Output, verbatim and without pictures, the lines from the first line of the listing through the line containing "1: (258, 164, 4.23)".

*** Block opens ***

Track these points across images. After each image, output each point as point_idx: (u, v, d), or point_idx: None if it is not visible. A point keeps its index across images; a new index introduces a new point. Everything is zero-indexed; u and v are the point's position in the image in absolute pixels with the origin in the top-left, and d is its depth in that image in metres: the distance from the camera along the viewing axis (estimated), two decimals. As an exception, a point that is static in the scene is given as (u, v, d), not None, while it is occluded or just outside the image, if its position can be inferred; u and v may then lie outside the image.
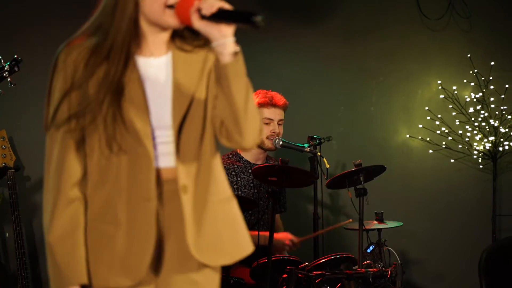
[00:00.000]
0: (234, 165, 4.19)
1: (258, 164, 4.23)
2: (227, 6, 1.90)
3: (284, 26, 5.29)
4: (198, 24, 1.90)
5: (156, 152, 1.98)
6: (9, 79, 3.83)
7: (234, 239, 2.08)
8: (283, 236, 4.20)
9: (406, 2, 5.47)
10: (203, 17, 1.90)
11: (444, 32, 5.50)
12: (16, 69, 3.84)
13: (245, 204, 3.86)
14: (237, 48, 1.92)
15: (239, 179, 4.18)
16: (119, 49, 1.93)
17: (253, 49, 5.17)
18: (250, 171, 4.21)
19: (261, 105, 4.25)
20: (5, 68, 3.82)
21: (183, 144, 1.99)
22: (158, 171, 1.98)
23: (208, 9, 1.87)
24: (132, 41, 1.96)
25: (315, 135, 4.56)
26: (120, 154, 1.94)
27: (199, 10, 1.90)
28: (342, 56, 5.44)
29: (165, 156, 1.99)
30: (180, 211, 1.97)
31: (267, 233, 3.88)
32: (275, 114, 4.29)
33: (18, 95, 4.54)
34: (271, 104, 4.27)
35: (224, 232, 2.05)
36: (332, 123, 5.39)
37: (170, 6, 1.94)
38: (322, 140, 4.55)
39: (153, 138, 1.97)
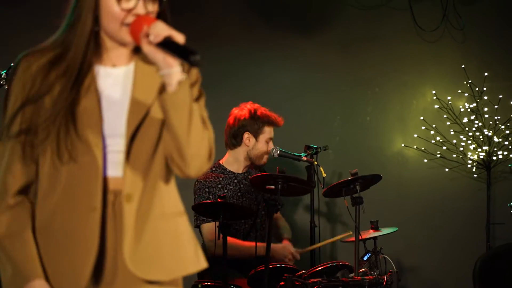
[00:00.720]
0: (219, 178, 4.24)
1: (242, 173, 4.30)
2: (176, 36, 1.85)
3: (282, 37, 5.35)
4: (146, 48, 1.87)
5: (106, 161, 1.95)
6: (6, 87, 3.85)
7: (176, 255, 2.02)
8: (282, 248, 4.24)
9: (401, 14, 5.53)
10: (151, 43, 1.86)
11: (438, 43, 5.57)
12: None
13: (242, 213, 3.92)
14: (182, 78, 1.87)
15: (226, 190, 4.22)
16: (78, 61, 1.94)
17: (252, 59, 5.24)
18: (236, 181, 4.27)
19: (266, 123, 4.31)
20: (2, 76, 3.84)
21: (134, 154, 1.96)
22: (105, 180, 1.95)
23: (155, 37, 1.84)
24: (91, 53, 1.96)
25: (312, 145, 4.63)
26: (69, 163, 1.92)
27: (147, 35, 1.87)
28: (339, 66, 5.50)
29: (114, 165, 1.96)
30: (122, 221, 1.94)
31: (264, 244, 3.94)
32: (273, 132, 4.37)
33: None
34: (274, 124, 4.35)
35: (164, 247, 2.00)
36: (328, 133, 5.44)
37: (127, 24, 1.93)
38: (319, 149, 4.62)
39: (104, 147, 1.95)
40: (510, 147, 5.38)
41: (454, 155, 5.46)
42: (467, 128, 5.42)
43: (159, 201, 2.01)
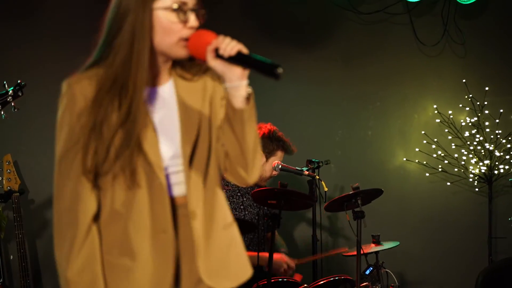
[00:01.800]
0: (223, 190, 4.26)
1: (245, 187, 4.32)
2: (245, 50, 1.89)
3: (284, 51, 5.37)
4: (213, 63, 1.90)
5: (169, 182, 1.98)
6: (12, 104, 3.88)
7: (238, 263, 2.13)
8: (279, 258, 4.26)
9: (403, 29, 5.56)
10: (219, 56, 1.89)
11: (439, 58, 5.60)
12: (20, 94, 3.88)
13: (245, 227, 3.93)
14: (250, 91, 1.94)
15: (229, 202, 4.24)
16: (141, 85, 1.92)
17: (254, 73, 5.26)
18: (239, 194, 4.29)
19: (281, 147, 4.34)
20: (9, 93, 3.86)
21: (192, 172, 2.00)
22: (172, 201, 1.98)
23: (227, 51, 1.88)
24: (146, 73, 1.94)
25: (313, 159, 4.64)
26: (134, 187, 1.94)
27: (216, 49, 1.89)
28: (340, 80, 5.52)
29: (177, 185, 1.99)
30: (191, 236, 1.99)
31: (262, 254, 3.96)
32: (283, 158, 4.41)
33: (22, 120, 4.61)
34: (288, 151, 4.38)
35: (229, 256, 2.09)
36: (330, 147, 5.45)
37: (185, 38, 1.95)
38: (321, 164, 4.63)
39: (165, 169, 1.97)
40: (511, 161, 5.39)
41: (456, 169, 5.47)
42: (468, 142, 5.44)
43: (220, 212, 2.09)
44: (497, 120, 5.40)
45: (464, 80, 5.45)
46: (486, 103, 5.42)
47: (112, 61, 1.93)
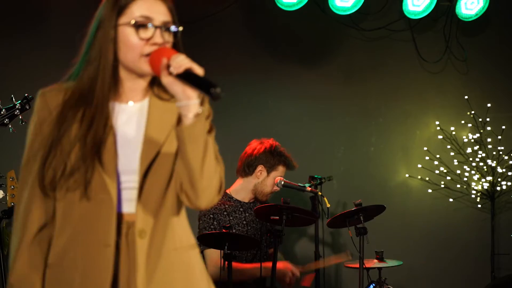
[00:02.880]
0: (225, 205, 4.26)
1: (249, 203, 4.33)
2: (197, 69, 1.85)
3: (286, 67, 5.40)
4: (166, 80, 1.87)
5: (120, 198, 1.96)
6: (20, 117, 3.90)
7: (187, 287, 2.04)
8: (283, 267, 4.24)
9: (405, 45, 5.59)
10: (170, 74, 1.86)
11: (441, 74, 5.62)
12: (27, 107, 3.91)
13: (247, 243, 3.94)
14: (199, 111, 1.87)
15: (231, 218, 4.24)
16: (99, 98, 1.94)
17: (257, 89, 5.28)
18: (241, 209, 4.29)
19: (283, 163, 4.35)
20: (17, 106, 3.89)
21: (146, 191, 1.96)
22: (119, 216, 1.96)
23: (176, 68, 1.84)
24: (110, 88, 1.96)
25: (316, 175, 4.64)
26: (85, 199, 1.94)
27: (168, 66, 1.87)
28: (343, 96, 5.54)
29: (128, 202, 1.97)
30: (135, 255, 1.95)
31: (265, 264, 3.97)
32: (284, 173, 4.41)
33: (20, 136, 4.63)
34: (289, 166, 4.38)
35: (177, 282, 2.02)
36: (332, 163, 5.46)
37: (146, 55, 1.94)
38: (323, 180, 4.64)
39: (118, 184, 1.96)
40: (514, 177, 5.41)
41: (458, 186, 5.48)
42: (470, 159, 5.45)
43: (171, 235, 2.01)
44: (499, 137, 5.42)
45: (466, 97, 5.47)
46: (488, 119, 5.44)
47: (81, 75, 1.97)
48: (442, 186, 5.49)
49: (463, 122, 5.50)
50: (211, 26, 5.04)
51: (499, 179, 5.39)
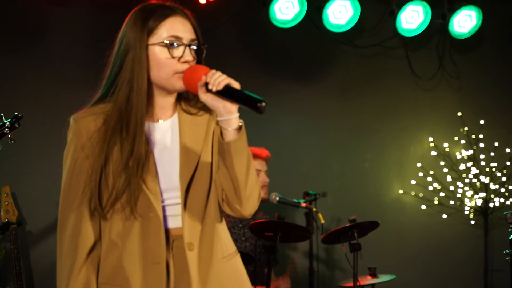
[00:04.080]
0: (225, 221, 4.27)
1: (248, 218, 4.33)
2: (234, 84, 1.92)
3: (282, 84, 5.43)
4: (204, 97, 1.94)
5: (165, 214, 2.02)
6: (9, 135, 3.90)
7: None
8: (274, 286, 4.25)
9: (399, 62, 5.63)
10: (209, 91, 1.93)
11: (435, 91, 5.66)
12: (17, 126, 3.90)
13: (243, 259, 3.95)
14: (240, 123, 1.97)
15: (230, 233, 4.25)
16: (138, 119, 1.98)
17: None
18: (240, 225, 4.31)
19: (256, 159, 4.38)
20: (6, 125, 3.89)
21: (190, 205, 2.03)
22: (167, 232, 2.02)
23: (215, 85, 1.91)
24: (145, 108, 2.01)
25: (310, 191, 4.67)
26: (132, 218, 2.00)
27: (206, 84, 1.93)
28: (338, 113, 5.56)
29: (173, 217, 2.03)
30: (187, 268, 2.01)
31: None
32: (261, 165, 4.43)
33: (20, 152, 4.64)
34: (255, 157, 4.40)
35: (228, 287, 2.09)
36: (327, 179, 5.48)
37: (180, 72, 2.00)
38: (318, 196, 4.65)
39: (162, 201, 2.01)
40: (506, 194, 5.43)
41: (452, 202, 5.50)
42: (464, 175, 5.47)
43: (218, 244, 2.10)
44: (492, 154, 5.45)
45: (459, 114, 5.50)
46: (481, 136, 5.48)
47: (116, 97, 2.01)
48: (436, 202, 5.51)
49: (456, 138, 5.54)
50: (207, 42, 5.05)
51: (492, 196, 5.42)
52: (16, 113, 3.90)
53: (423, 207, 5.52)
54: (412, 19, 5.32)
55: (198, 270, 2.02)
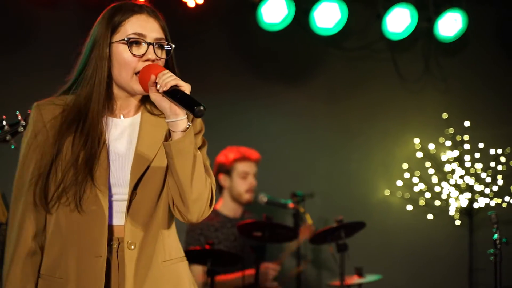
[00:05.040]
0: (213, 221, 4.30)
1: (236, 218, 4.37)
2: (183, 85, 1.89)
3: (269, 86, 5.46)
4: (154, 97, 1.93)
5: (111, 210, 2.00)
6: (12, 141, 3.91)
7: None
8: (264, 268, 4.27)
9: (385, 65, 5.67)
10: (158, 91, 1.91)
11: (421, 93, 5.72)
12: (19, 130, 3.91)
13: (231, 259, 3.99)
14: (187, 126, 1.92)
15: (219, 233, 4.29)
16: (94, 113, 1.99)
17: (241, 107, 5.33)
18: (229, 225, 4.34)
19: (236, 160, 4.40)
20: (20, 123, 3.90)
21: (136, 203, 2.01)
22: (110, 228, 2.00)
23: (162, 86, 1.89)
24: (104, 104, 2.02)
25: (298, 192, 4.71)
26: (77, 210, 1.98)
27: (156, 83, 1.92)
28: (325, 115, 5.60)
29: (119, 214, 2.01)
30: (124, 266, 1.99)
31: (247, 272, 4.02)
32: (250, 167, 4.44)
33: (9, 152, 4.64)
34: (245, 158, 4.42)
35: None
36: (314, 180, 5.51)
37: (138, 72, 2.00)
38: (305, 197, 4.69)
39: (110, 196, 2.00)
40: (491, 195, 5.50)
41: (437, 203, 5.56)
42: (449, 176, 5.54)
43: (161, 247, 2.06)
44: (477, 155, 5.52)
45: (445, 115, 5.57)
46: (466, 137, 5.54)
47: (79, 92, 2.03)
48: (421, 203, 5.57)
49: (442, 139, 5.60)
50: (195, 46, 5.10)
51: (477, 196, 5.49)
52: (20, 118, 3.91)
53: (409, 207, 5.58)
54: (398, 23, 5.37)
55: (134, 270, 2.00)
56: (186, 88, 1.90)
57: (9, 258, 2.02)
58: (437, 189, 5.55)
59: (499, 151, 5.55)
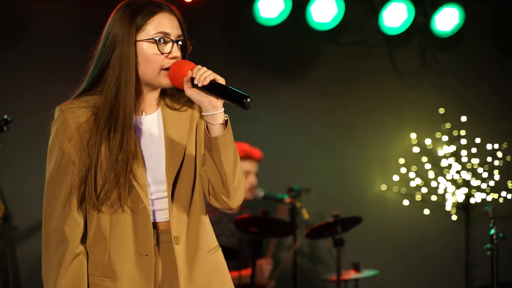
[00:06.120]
0: (211, 215, 4.30)
1: (233, 213, 4.37)
2: (220, 80, 1.96)
3: (266, 81, 5.46)
4: (190, 92, 1.98)
5: (153, 208, 2.06)
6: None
7: (222, 287, 2.17)
8: (257, 267, 4.28)
9: (381, 59, 5.67)
10: (194, 86, 1.96)
11: (417, 88, 5.72)
12: (5, 129, 3.91)
13: (227, 253, 3.99)
14: (226, 118, 2.00)
15: (216, 228, 4.29)
16: (127, 113, 2.01)
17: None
18: (227, 219, 4.34)
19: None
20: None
21: (176, 198, 2.06)
22: (154, 226, 2.05)
23: (201, 81, 1.95)
24: (134, 103, 2.04)
25: (294, 186, 4.71)
26: (119, 211, 2.02)
27: (192, 79, 1.97)
28: (321, 109, 5.60)
29: (161, 211, 2.06)
30: (174, 261, 2.04)
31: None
32: (252, 166, 4.44)
33: (6, 146, 4.64)
34: (248, 157, 4.42)
35: (213, 280, 2.13)
36: (310, 175, 5.51)
37: (166, 69, 2.04)
38: (301, 192, 4.70)
39: (150, 194, 2.04)
40: (487, 190, 5.51)
41: (434, 198, 5.56)
42: (446, 171, 5.54)
43: (204, 237, 2.13)
44: (474, 150, 5.52)
45: (442, 110, 5.57)
46: (463, 132, 5.54)
47: (106, 93, 2.03)
48: (418, 198, 5.57)
49: (438, 135, 5.60)
50: (192, 39, 5.08)
51: (473, 191, 5.49)
52: (5, 117, 3.91)
53: (406, 202, 5.58)
54: (395, 17, 5.36)
55: (185, 263, 2.05)
56: (223, 81, 1.96)
57: (55, 262, 2.00)
58: (433, 184, 5.56)
59: (496, 146, 5.56)
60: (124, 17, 2.05)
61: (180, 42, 2.08)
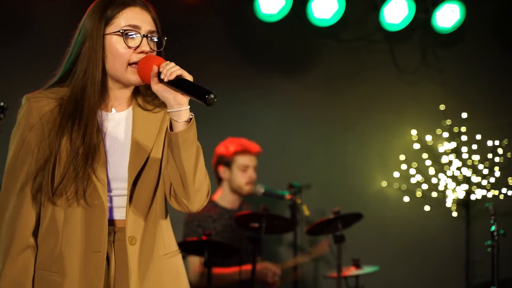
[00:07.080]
0: (211, 212, 4.30)
1: (234, 210, 4.36)
2: (187, 76, 1.91)
3: (266, 77, 5.46)
4: (156, 87, 1.94)
5: (111, 204, 2.01)
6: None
7: None
8: (262, 267, 4.27)
9: (382, 56, 5.67)
10: (161, 81, 1.92)
11: (418, 85, 5.71)
12: (2, 117, 3.90)
13: (227, 250, 3.99)
14: (191, 116, 1.95)
15: (217, 225, 4.29)
16: (90, 107, 1.98)
17: (237, 98, 5.33)
18: (227, 216, 4.33)
19: (237, 153, 4.38)
20: None
21: (136, 198, 2.02)
22: (110, 223, 2.00)
23: (167, 76, 1.90)
24: (99, 97, 2.01)
25: (295, 183, 4.71)
26: (74, 205, 1.97)
27: (158, 74, 1.93)
28: (321, 106, 5.60)
29: (118, 209, 2.02)
30: (127, 261, 1.99)
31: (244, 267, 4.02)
32: (250, 160, 4.43)
33: (5, 142, 4.63)
34: (245, 151, 4.41)
35: (166, 284, 2.08)
36: (311, 171, 5.51)
37: (133, 64, 2.00)
38: (302, 188, 4.70)
39: (109, 191, 2.00)
40: (488, 186, 5.50)
41: (434, 194, 5.56)
42: (446, 168, 5.54)
43: (161, 241, 2.08)
44: (475, 146, 5.52)
45: (442, 106, 5.56)
46: (464, 129, 5.54)
47: (73, 86, 2.01)
48: (419, 194, 5.57)
49: (439, 131, 5.60)
50: (191, 36, 5.09)
51: (474, 188, 5.49)
52: (1, 104, 3.90)
53: (406, 199, 5.58)
54: (395, 14, 5.36)
55: (138, 264, 2.00)
56: (190, 77, 1.92)
57: (2, 254, 1.98)
58: (434, 180, 5.56)
59: (497, 142, 5.55)
60: (95, 10, 2.04)
61: (155, 39, 2.04)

*** Block closes ***

### EXPECTED OUTPUT
Track these points across images. After each image, output each point as point_idx: (u, v, d), or point_idx: None if it is not visible. A point keeps its index across images; a new index introduces a new point. Everything is zero-indexed; u and v are the point's position in the image in absolute pixels with the origin in the top-left, and d is its depth in that image in metres: the distance from the camera along the viewing axis (estimated), two decimals. As an exception, a point that is static in the scene is given as (u, v, d), not None, while it is occluded or just outside the image, if its position can be inferred; u and v may then lie outside the image.
[00:00.000]
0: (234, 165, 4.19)
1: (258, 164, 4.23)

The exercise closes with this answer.